_TASK DIRECTIONS:_ Reproduce every line below verbatim, keeping each character, number, symbol, and line break unchanged.

++++++++++

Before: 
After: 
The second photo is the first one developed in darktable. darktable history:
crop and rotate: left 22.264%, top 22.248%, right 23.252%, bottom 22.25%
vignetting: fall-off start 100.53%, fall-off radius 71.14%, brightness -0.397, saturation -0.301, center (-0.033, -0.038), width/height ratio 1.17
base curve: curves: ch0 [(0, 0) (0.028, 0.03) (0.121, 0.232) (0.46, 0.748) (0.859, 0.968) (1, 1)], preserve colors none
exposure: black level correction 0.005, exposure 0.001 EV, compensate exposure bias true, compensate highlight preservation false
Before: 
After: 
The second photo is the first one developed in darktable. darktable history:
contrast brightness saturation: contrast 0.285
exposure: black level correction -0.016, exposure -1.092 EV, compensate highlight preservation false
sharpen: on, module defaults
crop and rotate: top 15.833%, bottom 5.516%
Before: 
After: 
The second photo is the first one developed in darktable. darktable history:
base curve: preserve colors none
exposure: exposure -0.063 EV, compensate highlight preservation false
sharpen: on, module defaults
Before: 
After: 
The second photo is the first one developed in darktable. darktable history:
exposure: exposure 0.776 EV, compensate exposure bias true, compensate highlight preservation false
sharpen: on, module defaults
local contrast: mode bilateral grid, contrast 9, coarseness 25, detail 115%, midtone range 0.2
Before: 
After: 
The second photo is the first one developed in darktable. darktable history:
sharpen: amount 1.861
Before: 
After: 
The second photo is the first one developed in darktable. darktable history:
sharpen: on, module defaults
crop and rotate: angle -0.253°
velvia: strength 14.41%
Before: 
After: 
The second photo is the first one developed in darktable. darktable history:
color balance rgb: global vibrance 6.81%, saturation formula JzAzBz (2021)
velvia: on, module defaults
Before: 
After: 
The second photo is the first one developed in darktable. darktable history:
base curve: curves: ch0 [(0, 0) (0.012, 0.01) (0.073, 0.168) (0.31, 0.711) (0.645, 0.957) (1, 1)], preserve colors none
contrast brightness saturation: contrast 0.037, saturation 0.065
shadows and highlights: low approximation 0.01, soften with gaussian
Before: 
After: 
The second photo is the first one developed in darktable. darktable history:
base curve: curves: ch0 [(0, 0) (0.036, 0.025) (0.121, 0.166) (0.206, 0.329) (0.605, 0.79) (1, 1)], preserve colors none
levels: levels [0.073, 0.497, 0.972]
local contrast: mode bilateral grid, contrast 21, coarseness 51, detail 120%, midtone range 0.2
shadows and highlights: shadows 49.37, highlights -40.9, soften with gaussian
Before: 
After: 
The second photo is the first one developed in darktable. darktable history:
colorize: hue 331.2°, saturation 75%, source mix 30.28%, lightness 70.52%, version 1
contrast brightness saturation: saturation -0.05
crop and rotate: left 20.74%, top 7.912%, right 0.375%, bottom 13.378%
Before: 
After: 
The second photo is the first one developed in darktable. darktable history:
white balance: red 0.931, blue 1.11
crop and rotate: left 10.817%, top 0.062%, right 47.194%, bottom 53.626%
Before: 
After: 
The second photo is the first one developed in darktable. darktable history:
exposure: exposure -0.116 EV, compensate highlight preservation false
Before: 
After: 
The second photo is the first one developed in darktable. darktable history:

++++++++++

_RESULT FOR THIS EXERCISE:_
Before: 
After: 
The second photo is the first one developed in darktable. darktable history:
crop and rotate: left 22.264%, top 22.248%, right 23.252%, bottom 22.25%
vignetting: fall-off start 100.53%, fall-off radius 71.14%, brightness -0.397, saturation -0.301, center (-0.033, -0.038), width/height ratio 1.17
base curve: curves: ch0 [(0, 0) (0.028, 0.03) (0.121, 0.232) (0.46, 0.748) (0.859, 0.968) (1, 1)], preserve colors none
exposure: black level correction 0.005, exposure 0.001 EV, compensate exposure bias true, compensate highlight preservation false
Before: 
After: 
The second photo is the first one developed in darktable. darktable history:
contrast brightness saturation: contrast 0.285
exposure: black level correction -0.016, exposure -1.092 EV, compensate highlight preservation false
sharpen: on, module defaults
crop and rotate: top 15.833%, bottom 5.516%
Before: 
After: 
The second photo is the first one developed in darktable. darktable history:
base curve: preserve colors none
exposure: exposure -0.063 EV, compensate highlight preservation false
sharpen: on, module defaults
Before: 
After: 
The second photo is the first one developed in darktable. darktable history:
exposure: exposure 0.776 EV, compensate exposure bias true, compensate highlight preservation false
sharpen: on, module defaults
local contrast: mode bilateral grid, contrast 9, coarseness 25, detail 115%, midtone range 0.2
Before: 
After: 
The second photo is the first one developed in darktable. darktable history:
sharpen: amount 1.861
Before: 
After: 
The second photo is the first one developed in darktable. darktable history:
sharpen: on, module defaults
crop and rotate: angle -0.253°
velvia: strength 14.41%
Before: 
After: 
The second photo is the first one developed in darktable. darktable history:
color balance rgb: global vibrance 6.81%, saturation formula JzAzBz (2021)
velvia: on, module defaults
Before: 
After: 
The second photo is the first one developed in darktable. darktable history:
base curve: curves: ch0 [(0, 0) (0.012, 0.01) (0.073, 0.168) (0.31, 0.711) (0.645, 0.957) (1, 1)], preserve colors none
contrast brightness saturation: contrast 0.037, saturation 0.065
shadows and highlights: low approximation 0.01, soften with gaussian
Before: 
After: 
The second photo is the first one developed in darktable. darktable history:
base curve: curves: ch0 [(0, 0) (0.036, 0.025) (0.121, 0.166) (0.206, 0.329) (0.605, 0.79) (1, 1)], preserve colors none
levels: levels [0.073, 0.497, 0.972]
local contrast: mode bilateral grid, contrast 21, coarseness 51, detail 120%, midtone range 0.2
shadows and highlights: shadows 49.37, highlights -40.9, soften with gaussian
Before: 
After: 
The second photo is the first one developed in darktable. darktable history:
colorize: hue 331.2°, saturation 75%, source mix 30.28%, lightness 70.52%, version 1
contrast brightness saturation: saturation -0.05
crop and rotate: left 20.74%, top 7.912%, right 0.375%, bottom 13.378%
Before: 
After: 
The second photo is the first one developed in darktable. darktable history:
white balance: red 0.931, blue 1.11
crop and rotate: left 10.817%, top 0.062%, right 47.194%, bottom 53.626%
Before: 
After: 
The second photo is the first one developed in darktable. darktable history:
exposure: exposure -0.116 EV, compensate highlight preservation false
Before: 
After: 
The second photo is the first one developed in darktable. darktable history:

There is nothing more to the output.